One of the first things that hits you in Vietnam is the bikes and how they are everywhere and there appears to be no red lights they can drive wherever they want whenever they want. Motorbikes can drive on pavements and everything this means you have to have your wits about you at all times or you will get run over. We learnt the best way is to just walk and to make eye contact with each bike so they know you have seen them and that you will continue walking so they can then go behind you!
After dropping our bags in a random airbnb we were staying in we headed back to the tourist area to try and book a train for 48 hours time. We arrived and were told there were no trains or buses due to the 'Holiday!' We could not believe it was happening again. After being caught in the Cambodian New Year celebrations we were now in Vietnam for the reunification holiday but it was even more special as it was the 40th anniversary of the reunification between the North and South of Vietnam meaning everyone was heading to their home towns and villages! We had no choice but to book a last minute flight! We left the shop and decided to have a think about it. This was when we bumped into Johnny and Chloe on the street who had been on our bus from Cambodia. The 4 of us went for beers and dinner and afterwards Nathan and I had no choice but to book a £160 flight to De Nang for Sunday.
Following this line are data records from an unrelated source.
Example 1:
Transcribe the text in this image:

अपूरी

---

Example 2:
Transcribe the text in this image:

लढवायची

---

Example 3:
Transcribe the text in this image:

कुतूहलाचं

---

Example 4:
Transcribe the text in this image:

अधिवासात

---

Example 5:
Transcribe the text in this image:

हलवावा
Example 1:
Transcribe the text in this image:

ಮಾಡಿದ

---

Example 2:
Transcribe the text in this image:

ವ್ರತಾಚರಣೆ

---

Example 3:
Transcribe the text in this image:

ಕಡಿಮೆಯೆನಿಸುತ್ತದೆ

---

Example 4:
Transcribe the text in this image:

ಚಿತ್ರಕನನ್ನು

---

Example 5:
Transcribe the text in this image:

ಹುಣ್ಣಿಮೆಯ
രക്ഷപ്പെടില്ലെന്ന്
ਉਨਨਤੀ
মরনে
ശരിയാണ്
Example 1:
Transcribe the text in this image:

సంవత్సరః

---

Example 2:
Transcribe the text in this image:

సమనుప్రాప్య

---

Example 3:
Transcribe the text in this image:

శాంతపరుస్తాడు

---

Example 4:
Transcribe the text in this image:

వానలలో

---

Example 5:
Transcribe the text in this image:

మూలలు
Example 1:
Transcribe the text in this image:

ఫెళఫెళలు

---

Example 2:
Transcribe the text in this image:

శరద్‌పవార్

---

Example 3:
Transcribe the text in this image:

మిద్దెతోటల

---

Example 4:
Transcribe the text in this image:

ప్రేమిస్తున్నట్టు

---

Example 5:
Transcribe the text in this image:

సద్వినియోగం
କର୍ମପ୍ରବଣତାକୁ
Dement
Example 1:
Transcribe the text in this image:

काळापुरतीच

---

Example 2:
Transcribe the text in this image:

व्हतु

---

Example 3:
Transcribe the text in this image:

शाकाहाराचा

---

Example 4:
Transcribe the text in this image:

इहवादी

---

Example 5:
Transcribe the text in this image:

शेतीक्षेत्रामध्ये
Saturday morning we headed out in the busy city and walked to The War Remnants Museum. The museum primarily contains exhibits relating to the American War (known in the USA as the Vietnam War). There are many exhibits but for me the most powerful was the graphic photography, accompanied by a short text covering the effects of Agent Orange and other chemical defoliant sprays, the use of napalm and phosphorus bombs, and war atrocities such as the My Lai massacre. I found this exhibit so difficult to look at and to understand. I couldn't get my head around how human beings could drop bombs like that on other human beings. Everyone was silent moving around the exhibit, at one point I actually had to leave and go and sit outside as it was really that bad. I had a similar feeling to S21 and The Killing fields were I was shocked I didn't know much about Cambodia's history, I was equally shocked I didn't know much about agent orange. There are still people in Vietnam giving birth to children who are physically affected by what happened 2 generations ago.
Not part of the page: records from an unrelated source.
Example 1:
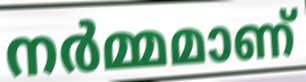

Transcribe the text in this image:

നർമ്മമാണ്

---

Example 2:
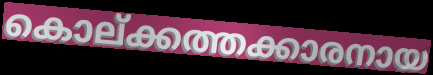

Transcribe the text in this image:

കൊല്ക്കത്തക്കാരനായ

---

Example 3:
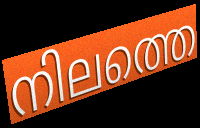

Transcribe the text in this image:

നിലത്തെ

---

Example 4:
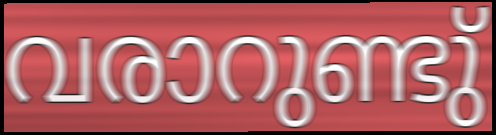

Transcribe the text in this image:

വരാറുണ്ടു്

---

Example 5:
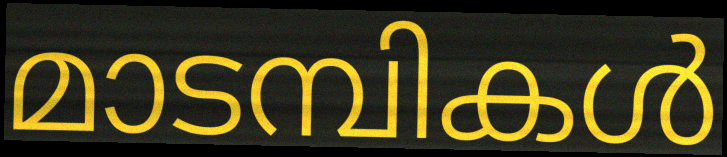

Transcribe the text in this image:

മാടമ്പികൾ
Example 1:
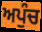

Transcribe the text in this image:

ਅਪੁੰਚ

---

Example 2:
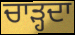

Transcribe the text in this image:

ਚਾੜ੍ਹਦਾ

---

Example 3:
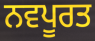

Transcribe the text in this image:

ਨਵਪੂਰਤ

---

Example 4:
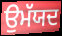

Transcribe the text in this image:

ਉਮੱਯਦ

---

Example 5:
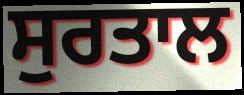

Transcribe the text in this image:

ਸੁਰਤਾਲ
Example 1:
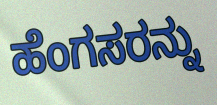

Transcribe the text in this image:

ಹೆಂಗಸರನ್ನು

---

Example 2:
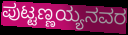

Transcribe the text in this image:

ಪುಟ್ಟಣ್ಣಯ್ಯನವರ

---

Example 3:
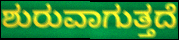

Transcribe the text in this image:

ಶುರುವಾಗುತ್ತದೆ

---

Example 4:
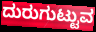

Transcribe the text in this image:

ದುರುಗುಟ್ಟುವ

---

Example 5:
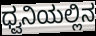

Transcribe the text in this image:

ಧ್ವನಿಯಲ್ಲಿನ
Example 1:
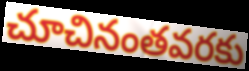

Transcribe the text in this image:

చూచినంతవరకు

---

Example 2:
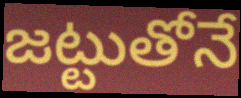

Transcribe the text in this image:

జట్టుతోనే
On Saturday evening we met Johnny and Chloe again and went to a rooftop bar called 'The View' for some more beers. Before we knew it it was 1am. When we came down from the bar we sat on the street eating some noodles when a really drunk English guy sat down with us and put an egg on the table and started peeling it. The egg was a half form chicken feotus and it absolutely stunk and was so so so discusting, the guy was pretty gross to shouting abuse at everyone and generally giving 'Brits abroad' a bad name. We quickly got up and moved.
Saigon is an awesome city with some fantastic food, as I mentioned in my previous post and the whole place is alive with families sharing food on the street, women selling fish that was caught that morning and fresh vegetables that arrived in the early hours from the countryside. The city is dazzling.